- What you will do:
(a) In the profile of Uyanda Manana, copy the passage that opens with the words "The women in" and stops after the words "South Africa now.".
(b) In the profile of Uyanda Manana, what work did her mother do?

- Document section:
------------------------------------------------

Uyanda Manana is the Managing Director at Conversation Lab in South Africa.
She is a driven and a determined women anyone could ever meet, thus, it comes as no surprise that this trailblazer is one of the leading women in the South African Advertising and Marketing industry.
Uyanda’s passion for both the creative industry and mentoring young South African talent in the industry, focusing on women at the start of their careers.
“Nothing worthwhile in life starts from nothing. As a nurse, my mother worked night and day to make sure I got the chance to start off with a solid foundation.
I want to do what I can to help young people get that opportunity too.”
She’s a compassionate mother to her daughter and juggles motherhood and her career with the support of her mother and sister.
The women in Uyanda’s life are her pillar of strength and support as they play a key part in it.
One of her philosophies in life is to navigate it with fluidity. She believes to not strive for a, “balanced life but rather to create fluidity” where one can navigate life with focus and ease.
Uyanda originally comes from Orlando West, Soweto and credits the relationships she fostered with her grandmother, mother and sister at a young age as one of the driving factors for her strong sense of self, her drive and determination.
Uyanda sat down with Glamour’s Luthando Vikilahle to chat about her achievements and what it means to be a woman in South Africa now.
Glamour: Tell us what made you choose the career you are now in?

------------------------------------------------

- Data provided:
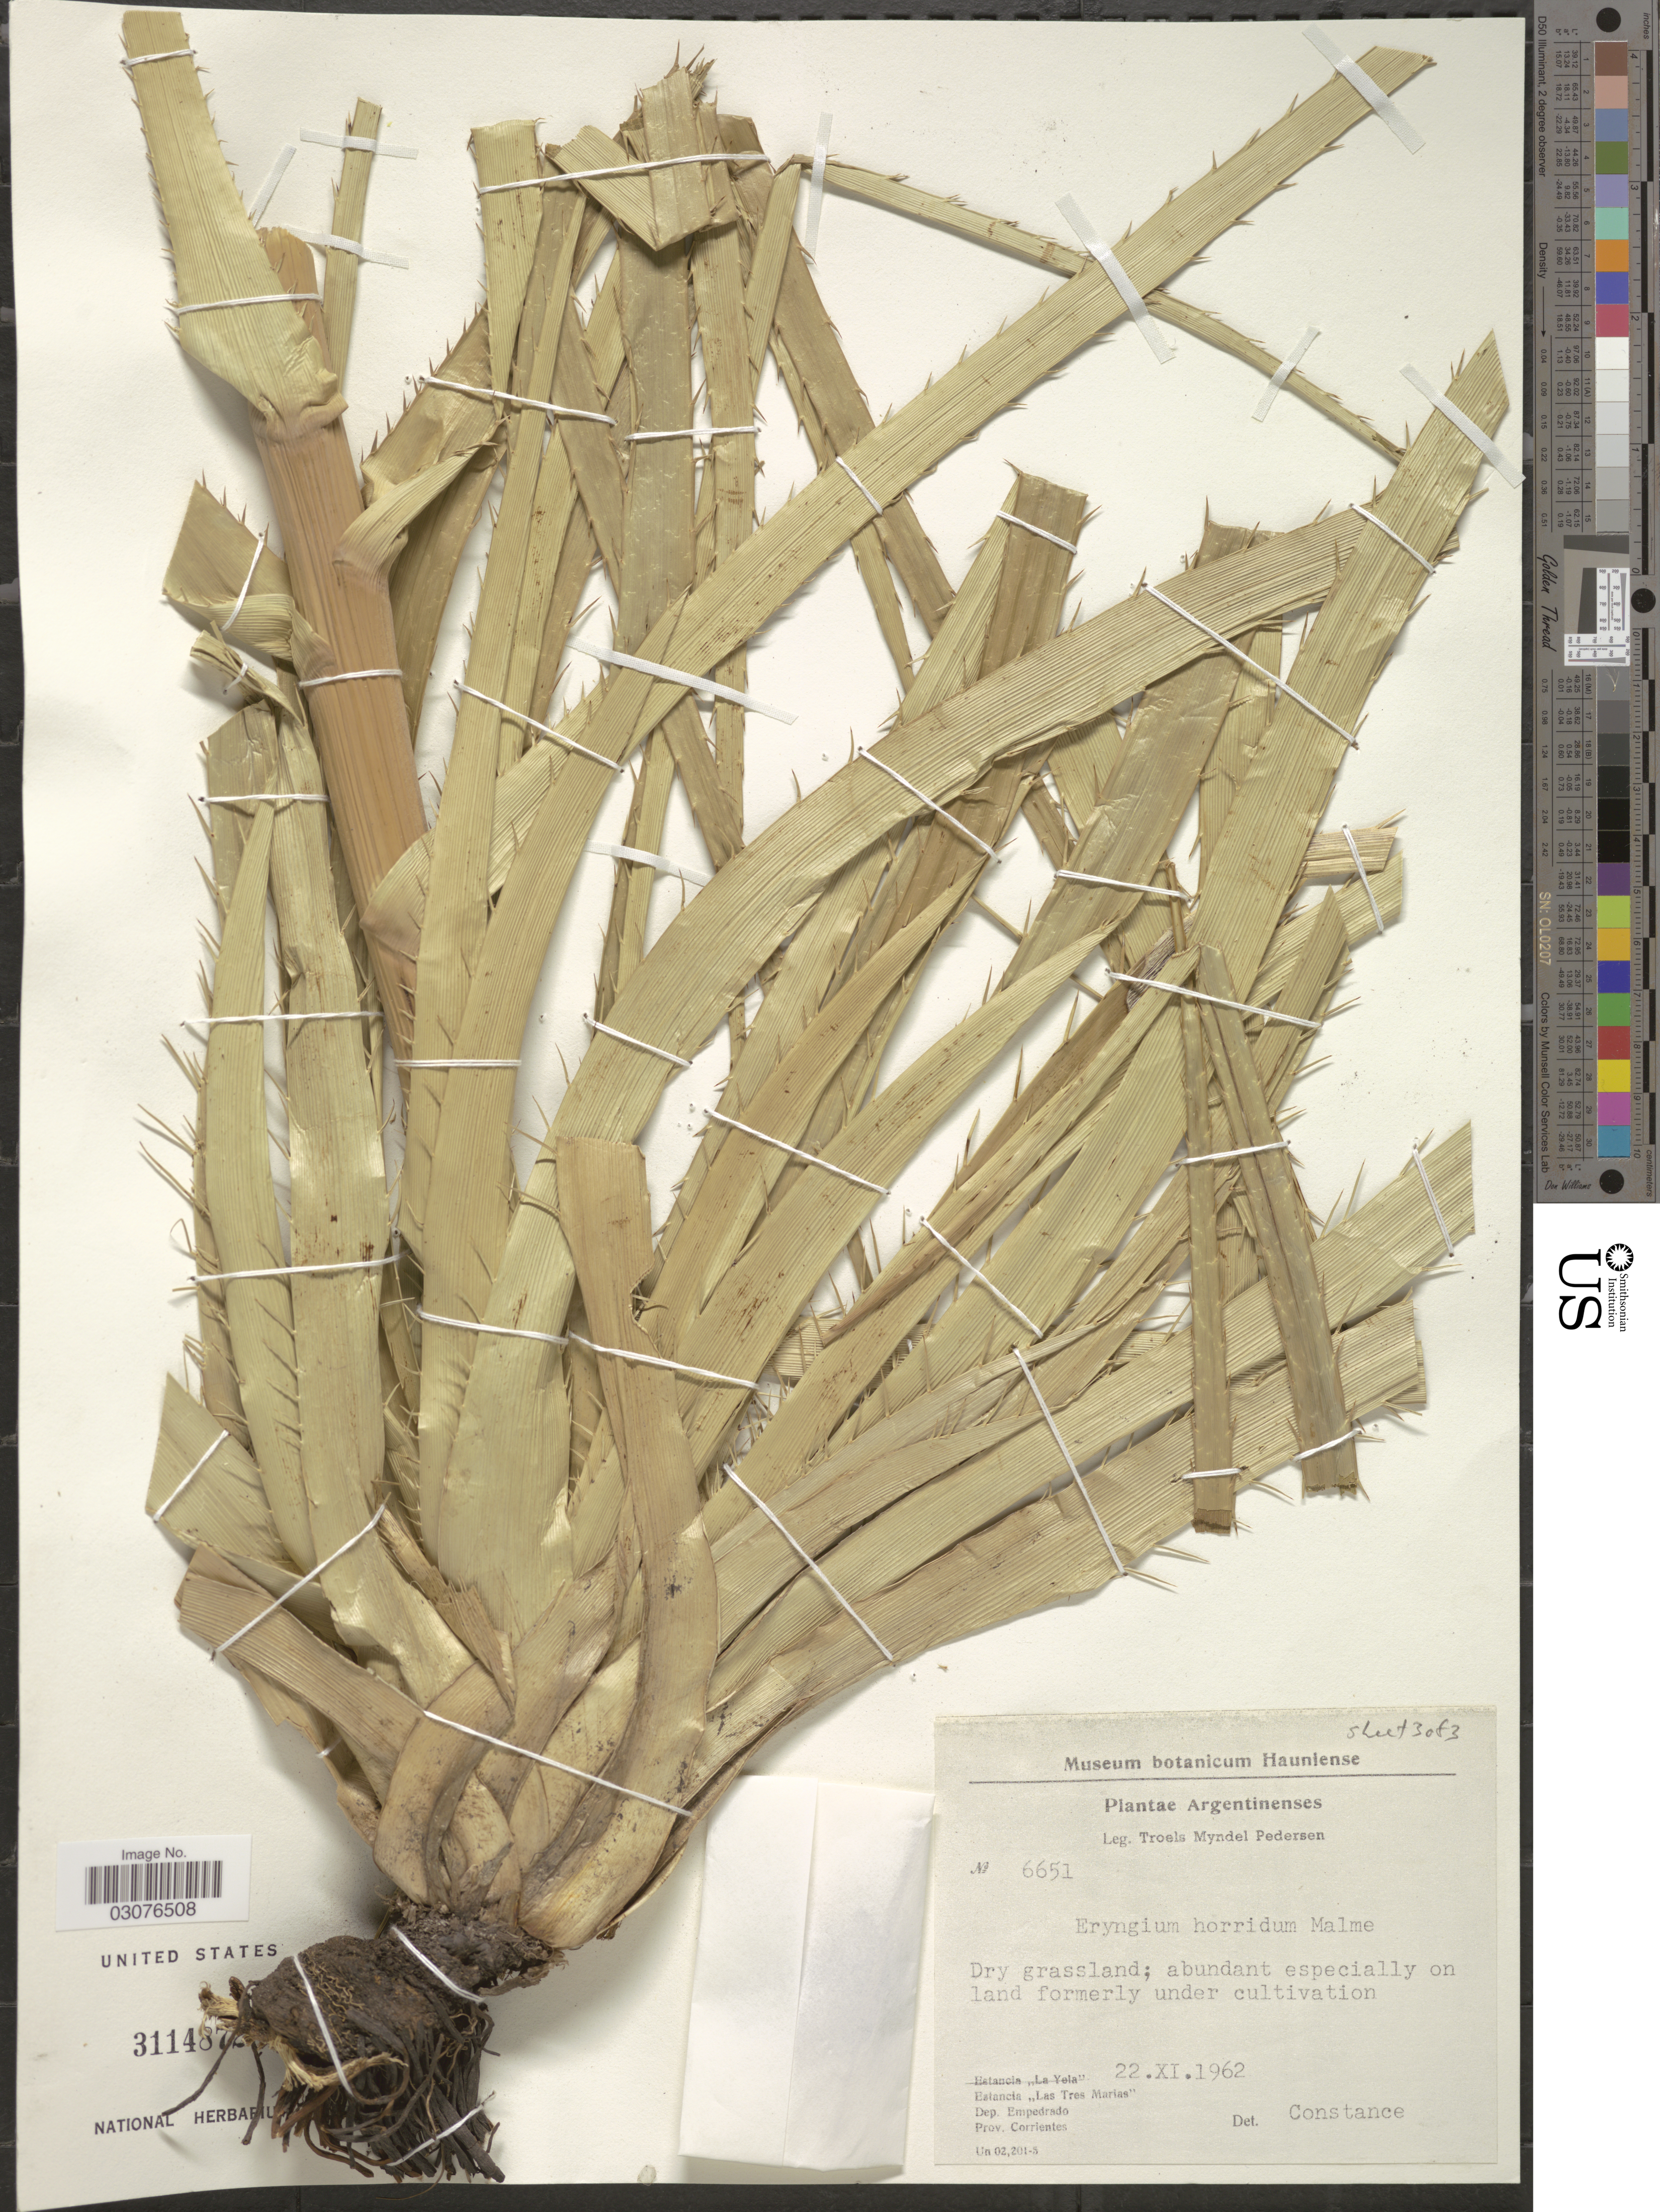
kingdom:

------------------------------------------------

- Answers to the problems:
(a)
The women in Uyanda’s life are her pillar of strength and support as they play a key part in it.
One of her philosophies in life is to navigate it with fluidity. She believes to not strive for a, “balanced life but rather to create fluidity” where one can navigate life with focus and ease.
Uyanda originally comes from Orlando West, Soweto and credits the relationships she fostered with her grandmother, mother and sister at a young age as one of the driving factors for her strong sense of self, her drive and determination.
Uyanda sat down with Glamour’s Luthando Vikilahle to chat about her achievements and what it means to be a woman in South Africa now.

(b) Her mother was a nurse.